▶ **Exercise requirements**
Repeat all of the entries below exactly as they stand, without changing a single word.

Dataset items
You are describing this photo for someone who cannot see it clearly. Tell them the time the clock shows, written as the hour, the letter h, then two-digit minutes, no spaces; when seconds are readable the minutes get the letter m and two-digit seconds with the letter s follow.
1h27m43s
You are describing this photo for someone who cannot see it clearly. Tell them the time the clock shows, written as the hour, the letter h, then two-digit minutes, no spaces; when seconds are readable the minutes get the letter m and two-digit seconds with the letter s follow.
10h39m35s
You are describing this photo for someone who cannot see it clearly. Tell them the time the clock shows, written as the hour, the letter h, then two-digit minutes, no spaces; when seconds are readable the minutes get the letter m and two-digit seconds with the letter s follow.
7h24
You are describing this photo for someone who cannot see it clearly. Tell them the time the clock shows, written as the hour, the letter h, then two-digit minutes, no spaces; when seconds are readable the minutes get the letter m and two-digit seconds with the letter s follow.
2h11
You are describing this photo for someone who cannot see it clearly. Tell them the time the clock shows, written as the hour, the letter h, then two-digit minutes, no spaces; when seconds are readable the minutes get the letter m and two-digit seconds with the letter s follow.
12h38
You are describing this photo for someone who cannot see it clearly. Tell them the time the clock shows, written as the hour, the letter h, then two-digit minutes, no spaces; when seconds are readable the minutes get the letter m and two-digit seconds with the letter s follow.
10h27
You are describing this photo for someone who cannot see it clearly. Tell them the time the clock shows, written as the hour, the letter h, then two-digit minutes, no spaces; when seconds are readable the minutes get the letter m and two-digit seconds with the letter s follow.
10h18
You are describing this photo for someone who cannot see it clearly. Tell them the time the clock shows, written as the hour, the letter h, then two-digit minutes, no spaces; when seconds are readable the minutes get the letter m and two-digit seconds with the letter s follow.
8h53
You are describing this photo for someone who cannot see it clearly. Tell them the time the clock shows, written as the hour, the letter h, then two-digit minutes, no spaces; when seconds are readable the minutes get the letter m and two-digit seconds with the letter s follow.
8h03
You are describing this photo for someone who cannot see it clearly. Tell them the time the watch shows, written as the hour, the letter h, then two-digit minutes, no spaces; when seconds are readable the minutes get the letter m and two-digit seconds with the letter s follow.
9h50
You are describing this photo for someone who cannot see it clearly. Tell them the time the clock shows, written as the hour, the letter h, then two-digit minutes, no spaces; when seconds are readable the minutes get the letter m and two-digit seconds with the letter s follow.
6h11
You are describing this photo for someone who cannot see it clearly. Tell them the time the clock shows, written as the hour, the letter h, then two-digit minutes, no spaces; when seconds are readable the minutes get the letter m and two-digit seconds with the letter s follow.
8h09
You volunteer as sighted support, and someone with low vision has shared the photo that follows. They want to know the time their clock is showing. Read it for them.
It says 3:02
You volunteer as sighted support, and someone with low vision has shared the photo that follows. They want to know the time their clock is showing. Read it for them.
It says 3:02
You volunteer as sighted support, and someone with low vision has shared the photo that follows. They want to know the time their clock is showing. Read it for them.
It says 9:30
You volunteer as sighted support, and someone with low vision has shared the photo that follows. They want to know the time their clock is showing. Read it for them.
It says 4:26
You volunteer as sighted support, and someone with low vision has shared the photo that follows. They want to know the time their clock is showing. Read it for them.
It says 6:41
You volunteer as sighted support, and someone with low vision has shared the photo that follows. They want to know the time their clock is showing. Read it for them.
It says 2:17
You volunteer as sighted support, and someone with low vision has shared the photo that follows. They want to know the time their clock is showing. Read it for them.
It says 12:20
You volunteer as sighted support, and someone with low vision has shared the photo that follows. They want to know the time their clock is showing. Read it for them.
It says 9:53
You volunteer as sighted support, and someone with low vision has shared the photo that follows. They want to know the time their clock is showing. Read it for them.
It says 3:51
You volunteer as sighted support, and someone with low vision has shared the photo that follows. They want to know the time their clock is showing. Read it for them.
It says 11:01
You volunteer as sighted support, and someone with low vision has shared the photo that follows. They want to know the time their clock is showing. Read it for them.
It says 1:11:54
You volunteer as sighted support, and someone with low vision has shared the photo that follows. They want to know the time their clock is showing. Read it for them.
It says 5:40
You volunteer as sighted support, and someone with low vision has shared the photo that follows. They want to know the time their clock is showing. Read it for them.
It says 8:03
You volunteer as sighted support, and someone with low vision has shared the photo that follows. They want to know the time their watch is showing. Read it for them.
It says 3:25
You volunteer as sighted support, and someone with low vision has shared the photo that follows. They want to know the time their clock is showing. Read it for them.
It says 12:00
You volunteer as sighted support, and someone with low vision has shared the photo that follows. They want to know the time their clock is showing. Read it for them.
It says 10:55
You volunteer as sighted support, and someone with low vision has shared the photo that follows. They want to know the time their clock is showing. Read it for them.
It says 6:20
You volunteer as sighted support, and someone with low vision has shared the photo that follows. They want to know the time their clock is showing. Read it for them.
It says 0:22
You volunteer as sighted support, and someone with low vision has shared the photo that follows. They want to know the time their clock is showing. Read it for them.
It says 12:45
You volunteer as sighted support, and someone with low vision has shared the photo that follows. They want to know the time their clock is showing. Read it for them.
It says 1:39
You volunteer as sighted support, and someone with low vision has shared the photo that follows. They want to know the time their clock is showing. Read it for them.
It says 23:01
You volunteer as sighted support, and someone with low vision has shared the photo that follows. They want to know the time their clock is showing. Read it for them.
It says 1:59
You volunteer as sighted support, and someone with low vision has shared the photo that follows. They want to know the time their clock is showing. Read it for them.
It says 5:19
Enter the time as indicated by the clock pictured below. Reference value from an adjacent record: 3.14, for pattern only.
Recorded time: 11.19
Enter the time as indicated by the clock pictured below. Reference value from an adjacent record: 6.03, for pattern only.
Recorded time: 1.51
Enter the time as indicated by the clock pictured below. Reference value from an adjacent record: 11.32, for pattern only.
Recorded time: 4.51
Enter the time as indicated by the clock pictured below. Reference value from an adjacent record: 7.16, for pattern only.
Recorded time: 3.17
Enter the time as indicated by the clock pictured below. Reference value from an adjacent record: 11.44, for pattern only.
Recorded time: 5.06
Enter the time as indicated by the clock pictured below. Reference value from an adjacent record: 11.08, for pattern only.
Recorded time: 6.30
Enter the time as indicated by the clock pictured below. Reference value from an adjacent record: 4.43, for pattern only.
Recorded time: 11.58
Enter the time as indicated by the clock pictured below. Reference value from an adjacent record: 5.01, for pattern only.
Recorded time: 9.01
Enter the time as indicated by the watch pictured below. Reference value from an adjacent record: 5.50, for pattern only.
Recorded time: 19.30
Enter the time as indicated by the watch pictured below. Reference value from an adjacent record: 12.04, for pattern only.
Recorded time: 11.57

▶ **Solution for this task**
You are describing this photo for someone who cannot see it clearly. Tell them the time the clock shows, written as the hour, the letter h, then two-digit minutes, no spaces; when seconds are readable the minutes get the letter m and two-digit seconds with the letter s follow.
1h27m43s
You are describing this photo for someone who cannot see it clearly. Tell them the time the clock shows, written as the hour, the letter h, then two-digit minutes, no spaces; when seconds are readable the minutes get the letter m and two-digit seconds with the letter s follow.
10h39m35s
You are describing this photo for someone who cannot see it clearly. Tell them the time the clock shows, written as the hour, the letter h, then two-digit minutes, no spaces; when seconds are readable the minutes get the letter m and two-digit seconds with the letter s follow.
7h24
You are describing this photo for someone who cannot see it clearly. Tell them the time the clock shows, written as the hour, the letter h, then two-digit minutes, no spaces; when seconds are readable the minutes get the letter m and two-digit seconds with the letter s follow.
2h11
You are describing this photo for someone who cannot see it clearly. Tell them the time the clock shows, written as the hour, the letter h, then two-digit minutes, no spaces; when seconds are readable the minutes get the letter m and two-digit seconds with the letter s follow.
12h38
You are describing this photo for someone who cannot see it clearly. Tell them the time the clock shows, written as the hour, the letter h, then two-digit minutes, no spaces; when seconds are readable the minutes get the letter m and two-digit seconds with the letter s follow.
10h27
You are describing this photo for someone who cannot see it clearly. Tell them the time the clock shows, written as the hour, the letter h, then two-digit minutes, no spaces; when seconds are readable the minutes get the letter m and two-digit seconds with the letter s follow.
10h18
You are describing this photo for someone who cannot see it clearly. Tell them the time the clock shows, written as the hour, the letter h, then two-digit minutes, no spaces; when seconds are readable the minutes get the letter m and two-digit seconds with the letter s follow.
8h53
You are describing this photo for someone who cannot see it clearly. Tell them the time the clock shows, written as the hour, the letter h, then two-digit minutes, no spaces; when seconds are readable the minutes get the letter m and two-digit seconds with the letter s follow.
8h03
You are describing this photo for someone who cannot see it clearly. Tell them the time the watch shows, written as the hour, the letter h, then two-digit minutes, no spaces; when seconds are readable the minutes get the letter m and two-digit seconds with the letter s follow.
9h50
You are describing this photo for someone who cannot see it clearly. Tell them the time the clock shows, written as the hour, the letter h, then two-digit minutes, no spaces; when seconds are readable the minutes get the letter m and two-digit seconds with the letter s follow.
6h11
You are describing this photo for someone who cannot see it clearly. Tell them the time the clock shows, written as the hour, the letter h, then two-digit minutes, no spaces; when seconds are readable the minutes get the letter m and two-digit seconds with the letter s follow.
8h09
You volunteer as sighted support, and someone with low vision has shared the photo that follows. They want to know the time their clock is showing. Read it for them.
It says 3:02
You volunteer as sighted support, and someone with low vision has shared the photo that follows. They want to know the time their clock is showing. Read it for them.
It says 3:02
You volunteer as sighted support, and someone with low vision has shared the photo that follows. They want to know the time their clock is showing. Read it for them.
It says 9:30
You volunteer as sighted support, and someone with low vision has shared the photo that follows. They want to know the time their clock is showing. Read it for them.
It says 4:26
You volunteer as sighted support, and someone with low vision has shared the photo that follows. They want to know the time their clock is showing. Read it for them.
It says 6:41
You volunteer as sighted support, and someone with low vision has shared the photo that follows. They want to know the time their clock is showing. Read it for them.
It says 2:17
You volunteer as sighted support, and someone with low vision has shared the photo that follows. They want to know the time their clock is showing. Read it for them.
It says 12:20
You volunteer as sighted support, and someone with low vision has shared the photo that follows. They want to know the time their clock is showing. Read it for them.
It says 9:53
You volunteer as sighted support, and someone with low vision has shared the photo that follows. They want to know the time their clock is showing. Read it for them.
It says 3:51
You volunteer as sighted support, and someone with low vision has shared the photo that follows. They want to know the time their clock is showing. Read it for them.
It says 11:01
You volunteer as sighted support, and someone with low vision has shared the photo that follows. They want to know the time their clock is showing. Read it for them.
It says 1:11:54
You volunteer as sighted support, and someone with low vision has shared the photo that follows. They want to know the time their clock is showing. Read it for them.
It says 5:40
You volunteer as sighted support, and someone with low vision has shared the photo that follows. They want to know the time their clock is showing. Read it for them.
It says 8:03
You volunteer as sighted support, and someone with low vision has shared the photo that follows. They want to know the time their watch is showing. Read it for them.
It says 3:25
You volunteer as sighted support, and someone with low vision has shared the photo that follows. They want to know the time their clock is showing. Read it for them.
It says 12:00
You volunteer as sighted support, and someone with low vision has shared the photo that follows. They want to know the time their clock is showing. Read it for them.
It says 10:55
You volunteer as sighted support, and someone with low vision has shared the photo that follows. They want to know the time their clock is showing. Read it for them.
It says 6:20
You volunteer as sighted support, and someone with low vision has shared the photo that follows. They want to know the time their clock is showing. Read it for them.
It says 0:22
You volunteer as sighted support, and someone with low vision has shared the photo that follows. They want to know the time their clock is showing. Read it for them.
It says 12:45
You volunteer as sighted support, and someone with low vision has shared the photo that follows. They want to know the time their clock is showing. Read it for them.
It says 1:39
You volunteer as sighted support, and someone with low vision has shared the photo that follows. They want to know the time their clock is showing. Read it for them.
It says 23:01
You volunteer as sighted support, and someone with low vision has shared the photo that follows. They want to know the time their clock is showing. Read it for them.
It says 1:59
You volunteer as sighted support, and someone with low vision has shared the photo that follows. They want to know the time their clock is showing. Read it for them.
It says 5:19
Enter the time as indicated by the clock pictured below. Reference value from an adjacent record: 3.14, for pattern only.
Recorded time: 11.19
Enter the time as indicated by the clock pictured below. Reference value from an adjacent record: 6.03, for pattern only.
Recorded time: 1.51
Enter the time as indicated by the clock pictured below. Reference value from an adjacent record: 11.32, for pattern only.
Recorded time: 4.51
Enter the time as indicated by the clock pictured below. Reference value from an adjacent record: 7.16, for pattern only.
Recorded time: 3.17
Enter the time as indicated by the clock pictured below. Reference value from an adjacent record: 11.44, for pattern only.
Recorded time: 5.06
Enter the time as indicated by the clock pictured below. Reference value from an adjacent record: 11.08, for pattern only.
Recorded time: 6.30
Enter the time as indicated by the clock pictured below. Reference value from an adjacent record: 4.43, for pattern only.
Recorded time: 11.58
Enter the time as indicated by the clock pictured below. Reference value from an adjacent record: 5.01, for pattern only.
Recorded time: 9.01
Enter the time as indicated by the watch pictured below. Reference value from an adjacent record: 5.50, for pattern only.
Recorded time: 19.30
Enter the time as indicated by the watch pictured below. Reference value from an adjacent record: 12.04, for pattern only.
Recorded time: 11.57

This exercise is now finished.